→ **Work request**
Look through the data below for the line with "(429, 871) none" and the line with "[55,1434,126,1452] bin/zou ->", then output those two and all lines in between, exactly as written.

→ **Records to process**

▽

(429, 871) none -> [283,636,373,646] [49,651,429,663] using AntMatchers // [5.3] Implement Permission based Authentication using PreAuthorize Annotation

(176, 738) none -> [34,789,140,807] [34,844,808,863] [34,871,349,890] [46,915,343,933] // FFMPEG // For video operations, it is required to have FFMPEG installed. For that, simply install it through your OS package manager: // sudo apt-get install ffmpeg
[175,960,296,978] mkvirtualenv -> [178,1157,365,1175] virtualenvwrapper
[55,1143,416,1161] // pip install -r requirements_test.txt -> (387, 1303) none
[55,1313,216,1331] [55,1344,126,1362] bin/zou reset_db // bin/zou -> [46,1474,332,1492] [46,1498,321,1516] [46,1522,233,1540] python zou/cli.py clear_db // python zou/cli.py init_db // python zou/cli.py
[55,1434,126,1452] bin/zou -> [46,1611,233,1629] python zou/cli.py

△
▽

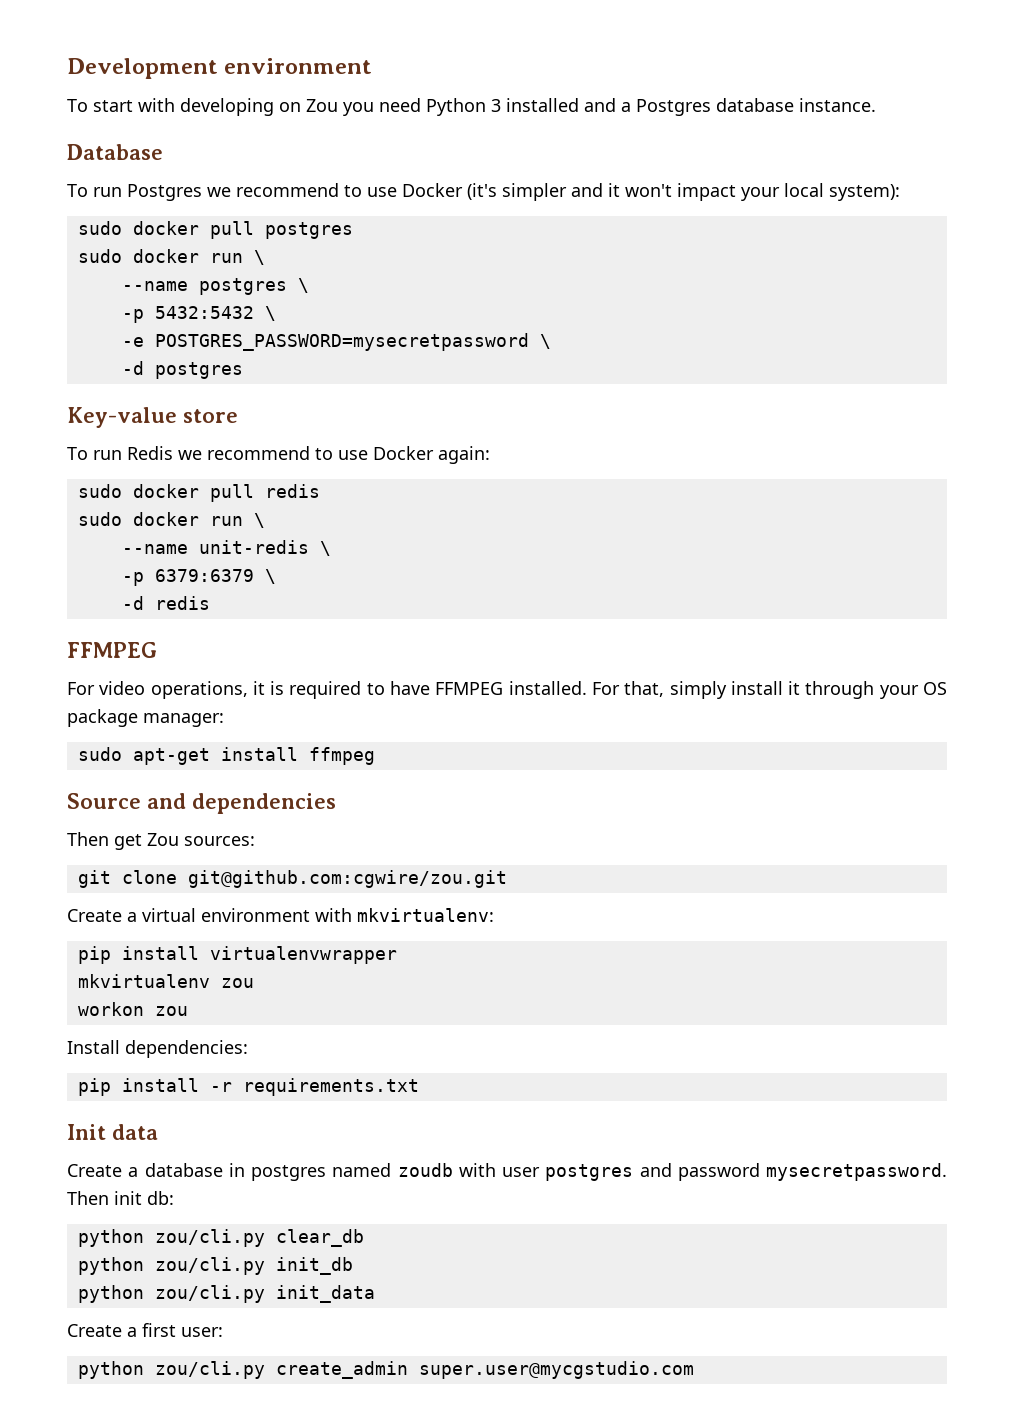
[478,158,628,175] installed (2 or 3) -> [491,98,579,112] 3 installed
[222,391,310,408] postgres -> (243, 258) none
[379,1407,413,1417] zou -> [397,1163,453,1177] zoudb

△

→ **Reply to the exercise**
(429, 871) none -> [283,636,373,646] [49,651,429,663] using AntMatchers // [5.3] Implement Permission based Authentication using PreAuthorize Annotation

(176, 738) none -> [34,789,140,807] [34,844,808,863] [34,871,349,890] [46,915,343,933] // FFMPEG // For video operations, it is required to have FFMPEG installed. For that, simply install it through your OS package manager: // sudo apt-get install ffmpeg
[175,960,296,978] mkvirtualenv -> [178,1157,365,1175] virtualenvwrapper
[55,1143,416,1161] // pip install -r requirements_test.txt -> (387, 1303) none
[55,1313,216,1331] [55,1344,126,1362] bin/zou reset_db // bin/zou -> [46,1474,332,1492] [46,1498,321,1516] [46,1522,233,1540] python zou/cli.py clear_db // python zou/cli.py init_db // python zou/cli.py
[55,1434,126,1452] bin/zou -> [46,1611,233,1629] python zou/cli.py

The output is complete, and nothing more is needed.